Selanjutnya, penurunan harga komoditas cabai rawit didorong oleh kembali normalnya pasokan seiring dengan masuknya periode panen. Di sisi lain, peningkatan hasil tangkapan di tengah berkurangnya permintaan mendorong penurunan harga komoditas cumi-cumi. Adapun, penurunan harga komoditas bawang putih disebabkan oleh pasokan yang memadai.
Sementara itu, NTP Provinsi Lampung tercatat lebih tinggi dibandingkan bulan sebelumnya. Peningkatan NTP ini terjadi pada subsektor tanaman pangan, tanaman hortikultura, tanaman perkebunan rakyat, dan perikanan tangkap. Kenaikan NTP tersebut didorong oleh adanya peningkatan harga pada komoditas gabah, ketela pohon, kelapa sawit, kopi, dan cabai merah. Di sisi lain, tekanan inflasi pedesaan yang tergambar dari Indeks Konsumsi Rumah Tangga Petani tercatat mengalami peningkatan 0,35% (mtm) didorong oleh peningkatan harga kelompok makanan, minuman dan tembakau.
Dengan demikian, NTP November 2021 tercatat meningkat 0,67% (mtm) dari 104,55 di bulan Oktober 2021 menjadi 105,25. Meskipun secara umum tercatat di atas 100, NTP subsektor Tanaman Pangan dan Hortikultura tercatat masih berada di bawah 100 yang masing-masing sebesar 94,89 dan 95,57.
Ke depan, KPw BI Provinsi Lampung memandang bahwa inflasi akan tetap terkendali pada rentang sasaran 3±1%. Namun demikian, terdapat beberapa risiko yang perlu dimitigasi, antara lain: Pertama, risiko berlanjutnya kenaikan harga minyak goreng seiring dengan peningkatan harga komoditas CPO Dunia.
Kedua, potensi peningkatan harga komoditas hortikultura seiring dengan peningkatan intensitas curah hujan. Ketiga, peningkatan harga pada komoditas perikanan yang didorong oleh faktor cuaca. Keempat, mulai meningkatnya harga komoditas hortikultura seiring dengan berakhirnya masa panen dan masuknya musim penghujan.

● Informasi Tersedia:
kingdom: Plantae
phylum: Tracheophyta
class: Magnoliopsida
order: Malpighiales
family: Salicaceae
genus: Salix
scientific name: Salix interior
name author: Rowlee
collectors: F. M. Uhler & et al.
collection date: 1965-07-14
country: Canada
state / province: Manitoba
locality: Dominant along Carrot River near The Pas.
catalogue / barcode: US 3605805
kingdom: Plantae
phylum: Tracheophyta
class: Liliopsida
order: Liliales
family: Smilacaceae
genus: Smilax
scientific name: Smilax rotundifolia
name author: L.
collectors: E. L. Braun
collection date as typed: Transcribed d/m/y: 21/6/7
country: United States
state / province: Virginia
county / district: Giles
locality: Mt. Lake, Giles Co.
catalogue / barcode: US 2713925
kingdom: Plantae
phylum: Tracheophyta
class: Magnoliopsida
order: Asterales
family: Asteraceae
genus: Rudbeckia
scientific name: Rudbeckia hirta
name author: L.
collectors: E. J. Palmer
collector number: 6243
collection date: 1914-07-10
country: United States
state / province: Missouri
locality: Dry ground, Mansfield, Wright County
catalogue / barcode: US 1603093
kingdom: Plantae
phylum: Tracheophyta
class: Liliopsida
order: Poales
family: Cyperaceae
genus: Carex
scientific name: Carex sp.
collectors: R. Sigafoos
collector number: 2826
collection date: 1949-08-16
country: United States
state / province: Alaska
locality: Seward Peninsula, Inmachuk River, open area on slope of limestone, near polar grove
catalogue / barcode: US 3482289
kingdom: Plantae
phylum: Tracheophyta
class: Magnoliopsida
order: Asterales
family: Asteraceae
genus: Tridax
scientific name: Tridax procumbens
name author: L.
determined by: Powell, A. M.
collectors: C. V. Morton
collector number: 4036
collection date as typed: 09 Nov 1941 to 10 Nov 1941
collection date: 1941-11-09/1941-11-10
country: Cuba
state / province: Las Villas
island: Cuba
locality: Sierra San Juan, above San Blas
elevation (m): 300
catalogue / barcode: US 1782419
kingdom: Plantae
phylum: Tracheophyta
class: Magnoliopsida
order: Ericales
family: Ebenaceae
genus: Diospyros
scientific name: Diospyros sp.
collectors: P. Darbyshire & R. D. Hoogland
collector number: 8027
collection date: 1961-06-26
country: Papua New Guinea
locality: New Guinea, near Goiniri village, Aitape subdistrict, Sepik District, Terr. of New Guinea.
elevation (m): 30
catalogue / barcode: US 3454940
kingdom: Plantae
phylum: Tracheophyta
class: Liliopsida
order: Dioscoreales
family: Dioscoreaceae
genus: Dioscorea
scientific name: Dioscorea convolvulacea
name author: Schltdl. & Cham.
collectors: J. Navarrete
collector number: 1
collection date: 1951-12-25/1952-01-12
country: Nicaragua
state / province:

● Arahan Singkat 1:
Ubah paragraf teks bacaan yang diawali "Sementara itu, NTP Provinsi Lampung" menjadi daftar poin yang lebih ringkas. Pertahankan fakta-fakta utamanya.
● Arahan Singkat 2:
Ulangi tanpa perubahan seluruh bagian teks bacaan, mulai dari "Ke depan, KPw" hingga "komoditas CPO Dunia.".
● Arahan Singkat 3:
Jawab pertanyaan berikut berdasarkan teks bacaan:
(a) Apa penyebab turunnya harga bawang putih?
(b) Berapa NTP pada November 2021?
(c) Berapa rentang sasaran inflasi yang disebutkan?

● Jawaban Akhir 1:
- NTP Provinsi Lampung lebih tinggi dibandingkan bulan sebelumnya.
- Kenaikan terjadi pada subsektor tanaman pangan, tanaman hortikultura, tanaman perkebunan rakyat, dan perikanan tangkap.
- Kenaikan didorong oleh naiknya harga gabah, ketela pohon, kelapa sawit, kopi, dan cabai merah.
- Indeks Konsumsi Rumah Tangga Petani, yang menggambarkan inflasi pedesaan, naik 0,35% (mtm) karena kenaikan harga kelompok makanan, minuman dan tembakau.

● Jawaban Akhir 2:
Ke depan, KPw BI Provinsi Lampung memandang bahwa inflasi akan tetap terkendali pada rentang sasaran 3±1%. Namun demikian, terdapat beberapa risiko yang perlu dimitigasi, antara lain: Pertama, risiko berlanjutnya kenaikan harga minyak goreng seiring dengan peningkatan harga komoditas CPO Dunia.

● Jawaban Akhir 3:
(a) Pasokan yang memadai.
(b) 105,25.
(c) 3±1%.